Wednesday, January 2, 2013
MUSIC REVIEW OF THE DAY: ERIC CLAPTON - SLOWHAND SUPER DELUXE EDITION
This super deluxe edition comes heavily packed (and priced), with four discs, and a 180-gram vinyl pressing of the original album. Like many of these mega-boxes, it holds attractions for the two kinds of super-fans: the audiophiles, and the collectors. For the sound people, you have your choice of formats: the CD, the vinyl, the hi-resolution stereo, and the 5.1 surround sound. If it's add-ons you want, the original album is supplemented with four finished tracks from the album sessions, three of them previously unreleased, and a two-disc live concert from April of 1977, just a few days before Slowhand was recorded. I'm a member of the bonus-track club, and this a pretty good haul in that category, with a surprisingly good concert, and really good out-takes.
In these days of seemingly every demo and studio jam being harvested for box additions, it's actually a pleasure to not have to wade through minute mix differences and discarded variations to find something new. Here, you get what you want, four quality cuts that could have made the album but were placed back in the vault until now. Well, three of them anyway. The traditional blues Alberta has long been a live favourite, appeared on the massive hit Unplugged, and finally snuck out in this studio version on the 90's compilation Blues. The other three are total surprises though. Clapton does Lightfoot? Yup, a take on his 1972 Don Quixote album song Looking At The Rain. I rarely say this, but it's a shame LP's of the day weren't at CD length, as all four of these cuts deserves to be heard and included with the others, and would actually have made the album stronger.
The live set is from the Hammersmith Odeon in London, and features the same band he'd take into the studio for the Slowhand sessions. Not that we get a preview; the only number they would tackle from this set is Alberta. Instead it's the No Reason To Cry tour, and it reads like a greatest hits up to that point. Two singles from the album are offered up at the start, Hello Old Friend and Dylan's Sign Language, and then the gates are opened. Cream, Derek and the Dominoes, Blind Faith, classic blues covers, it's as close to an essential Clapton set as one could put together: Layla, Can't Find My Way Home, Further On Up The Road, Badge, I Shot The Sheriff, Key To The Highway. The band was one still considered fondly, anchored by Americans Carl Radle, Dick Sims, George Terry and Jamie Oldaker, a gang more interested in feel and soul than the slicker pros Clapton would work with come the Phil Collins-80's era. There's no shortage of live Eric Clapton discs in the world, but this was a surprising and welcome listen, something I'll return to.

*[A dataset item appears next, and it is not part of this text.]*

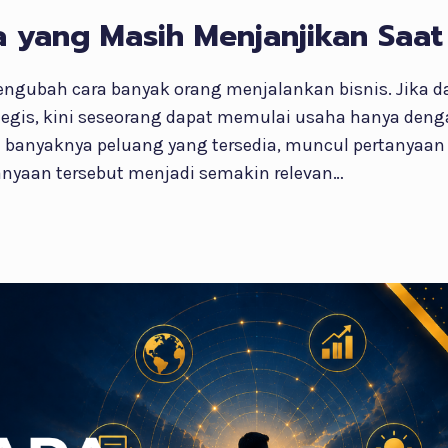
a yang Masih Menjanjikan Saat 
ngubah cara banyak orang menjalankan bisnis. Jika 
rategis, kini seseorang dapat memulai usaha hanya deng
banyaknya peluang yang tersedia, muncul pertanyaan p
anyaan tersebut menjadi semakin relevan…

Which leaves the original album, and it actually has aged well, perhaps better than expected. It also includes the charming Lay Down Sally, one of the best of Clapton's laid-back grooves. Next Time You See Her is another strong original, and then there's a fine version of the John Martyn classic May You Never. Of course, most of North America would never hear Martyn's version, so it doesn't feel like a cover. Arthur "Big Boy" Crudup's Mean Old Frisco would have been equally obscure to the bulk of Slowhand buyers. The nice instrumental Peaches And Diesel ends things off way too soon for my money, but that's a good sign of course, and now we have the bonus cuts to complement the listen. As far as Clapton solo albums go, it stands up with the very best of them, Clapton and 461 Ocean Boulevard. Budget-conscious consumers may want to opt for the far-less expensive two-disc Deluxe version, which includes the four bonus tracks, plus a truncated version of the live concert.